The traces on one layer can be connected to the other layer with a via. A via is a copper plated hole in the PCB that electrically connects the top layer to the bottom layer. You can also connect top and bottom traces at a component’s through hole:


Some double layer PCBs have a ground layer, where the entire bottom layer is covered with a copper plane connected to ground. The positive traces are routed on top and connections to ground are made with through holes or vias. Ground layers are good for circuits that are prone to interference, because the large area of copper acts as a shield against electromagnetic fields. They also help dissipate the heat generated by the components.


Most PCB manufacturers will let you order different layer thicknesses. Copper weight is the term manufacturers use to describe the layer thickness, and it’s measured in ounces. The thickness of a layer will affect how much current can flow through the circuit without damaging the traces. Trace width is another factor that affects how much current can safely flow through the circuit (discussed below).  To determine safe values for width and thickness, you need to know the amperage that will flow through the trace in question. Use an online trace width calculator to determine the ideal trace thickness and width for a given amperage.

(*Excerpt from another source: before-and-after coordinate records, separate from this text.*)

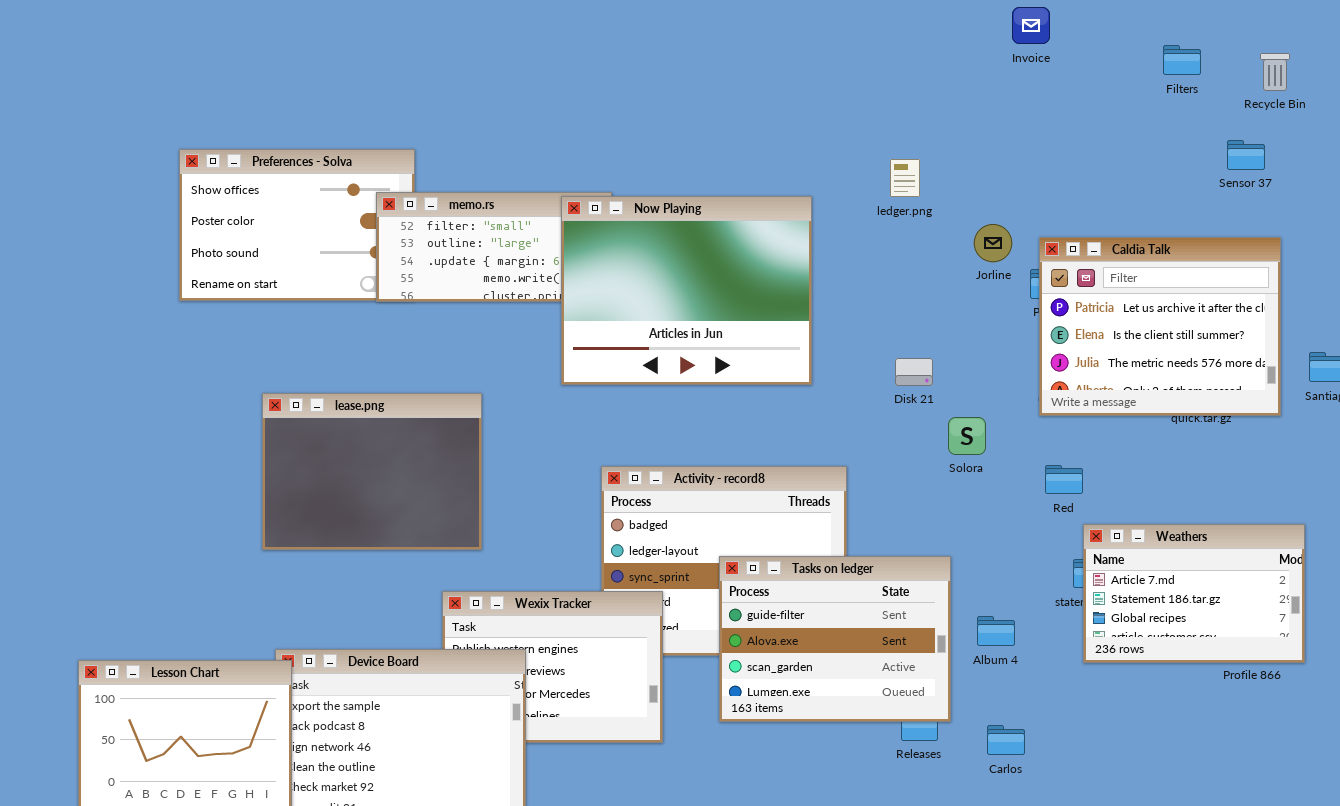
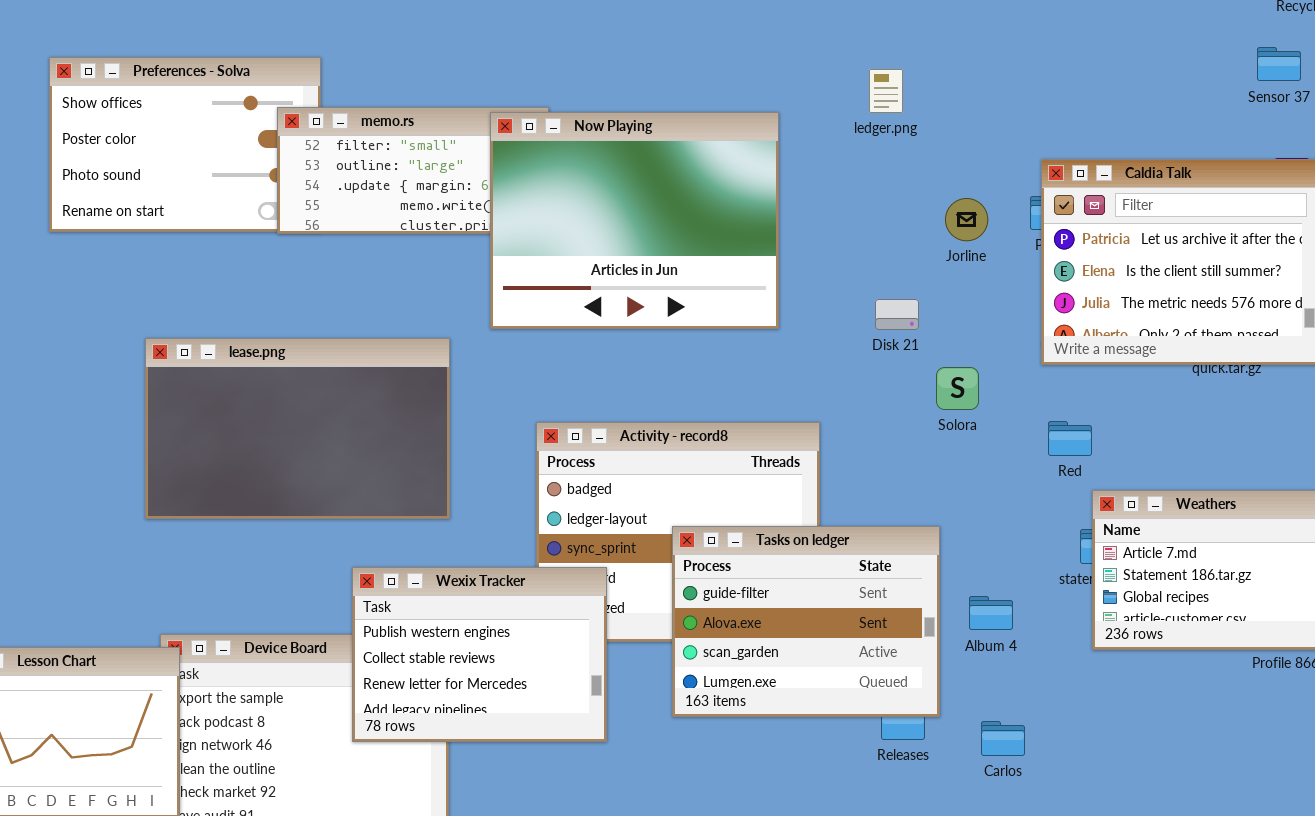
Jorline: [974,224,1012,262] -> [945,198,988,241], moved
lease.png: [262,393,482,550] -> [145,338,450,519], resized
Wexix Tracker: [442,591,663,743] -> [352,567,607,742], raised

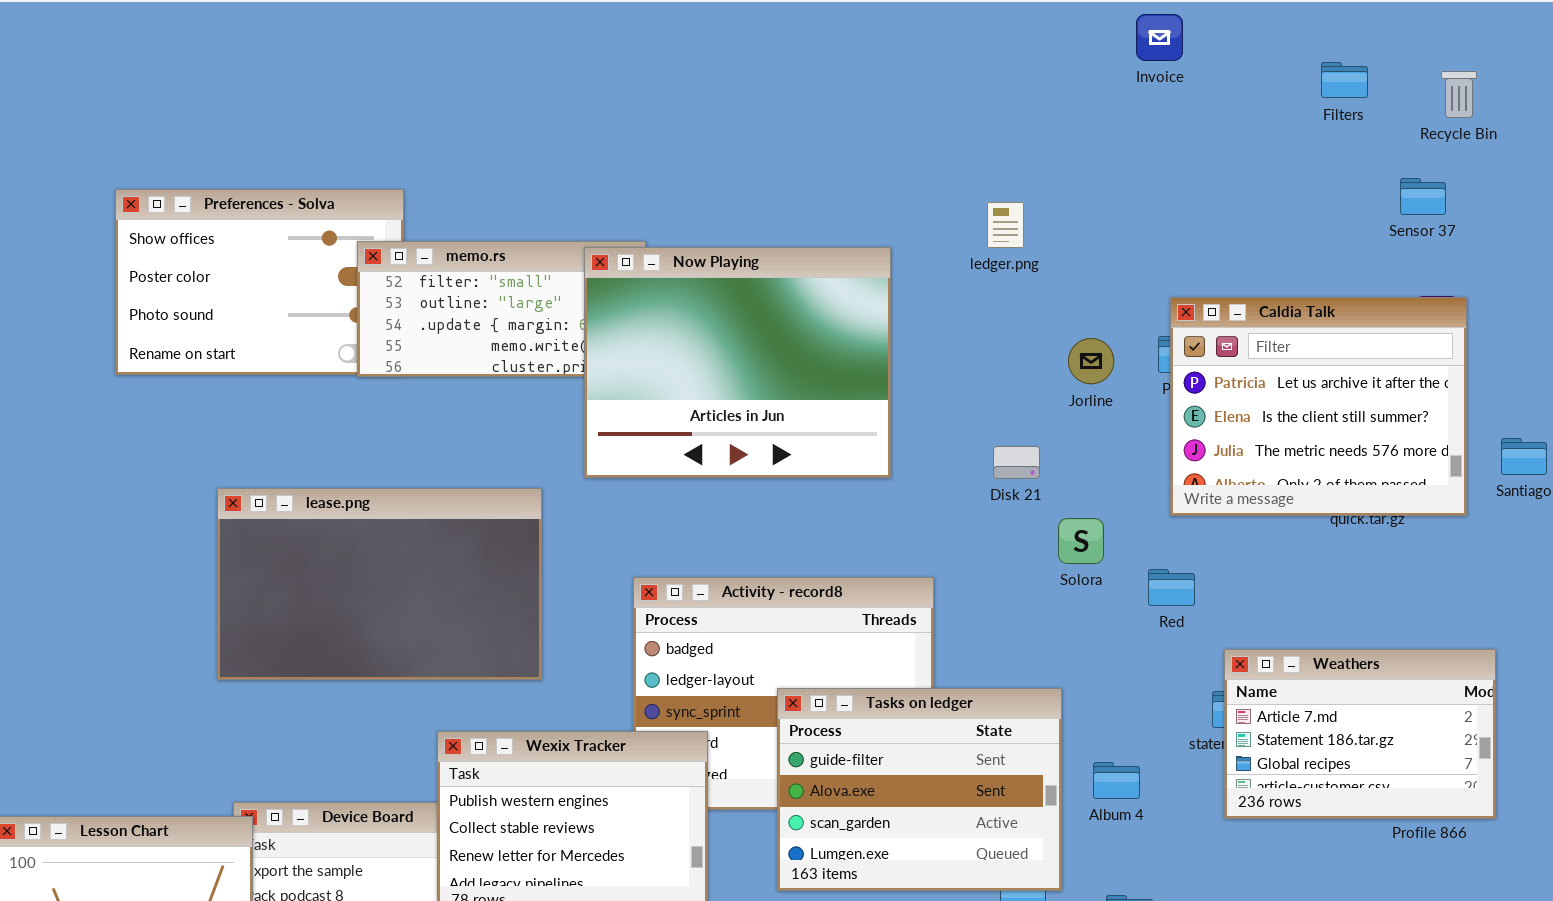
Red: [1048,421,1092,456] -> [1148,569,1195,606], moved

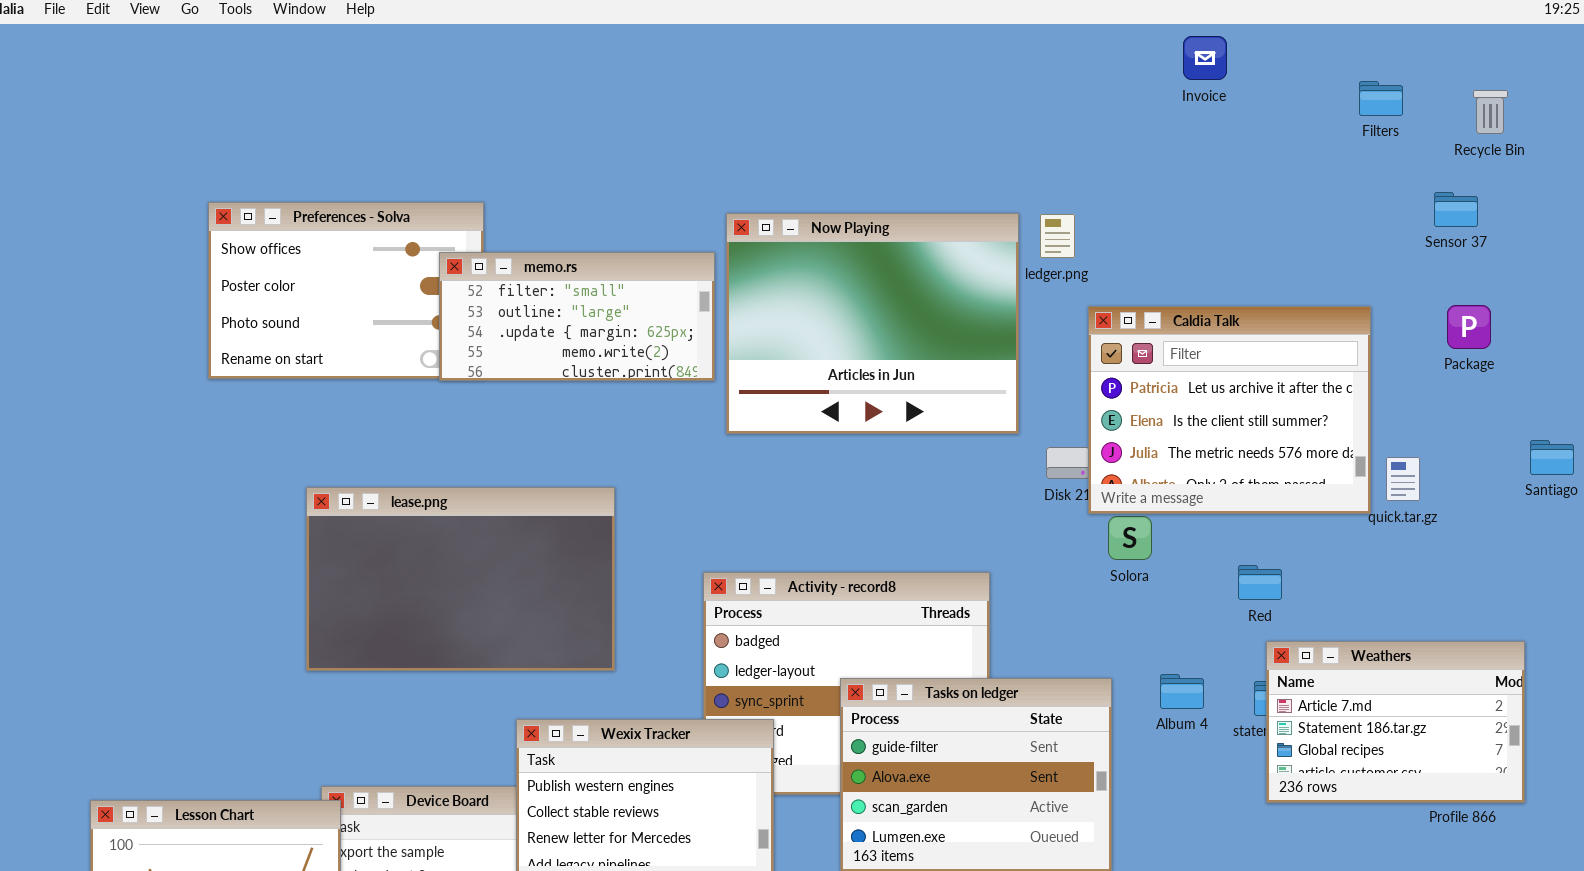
Now Playing: [584,247,891,478] -> [726,213,1019,434], moved
Caldia Talk: [1170,297,1467,516] -> [1088,306,1371,514], moved
Red: [1148,569,1195,606] -> [1238,565,1282,600], moved
Album 4: [1093,762,1140,799] -> [1160,674,1204,709], moved

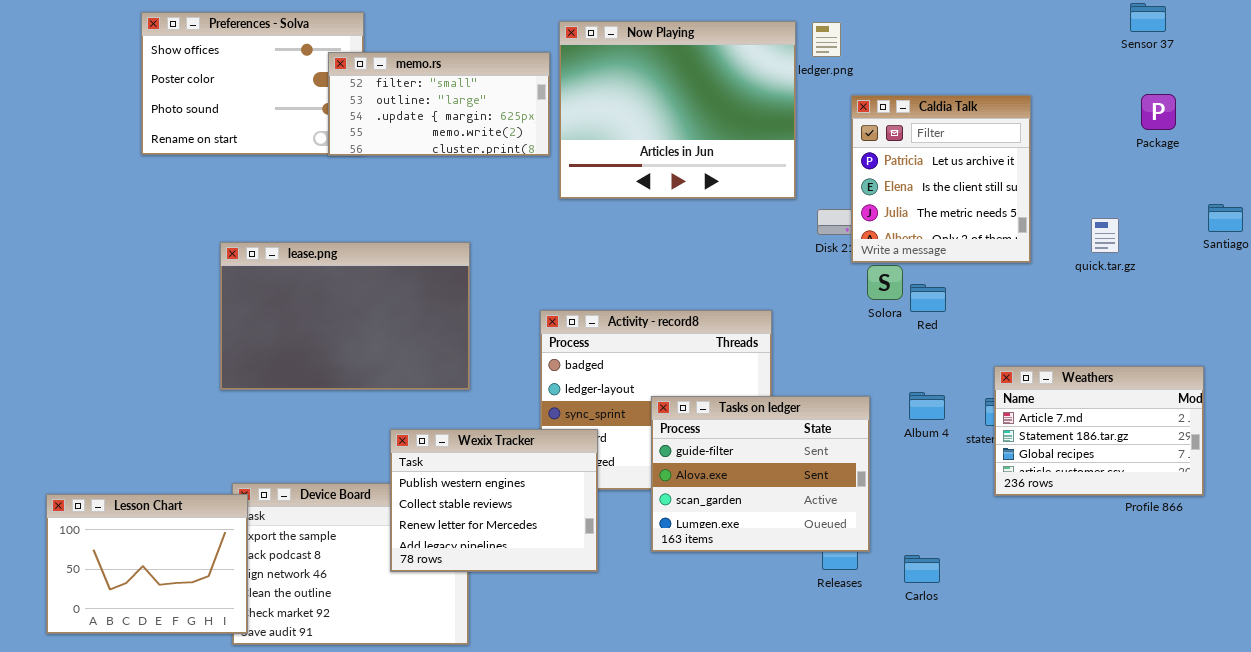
Caldia Talk: [1088,306,1371,514] -> [851,95,1031,263], resized
Red: [1238,565,1282,600] -> [910,284,946,312], moved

If you look at a professionally designed PCB, you’ll probably notice that most of the copper traces bend at 45° angles. One reason for this is that 45° angles shorten the electrical path between components compared to 90° angles. Another reason is that high speed logic signals can get reflected off the back of the angle, causing interference:

If your project uses digital logic or high speed communication protocols above 200 MHz, you should probably avoid 90° angles and vias in your traces. For slower speed circuits, 90° traces won’t have much of an effect on the performance of your circuit.


Like layer thickness, the width of your traces will affect how much current can flow through your circuit without damaging the circuit.

The proximity of traces to components and adjacent traces will also determine how wide your traces can be. If you’re designing a small PCB with lots of traces and components, you might need to make the traces narrow for everything to fit.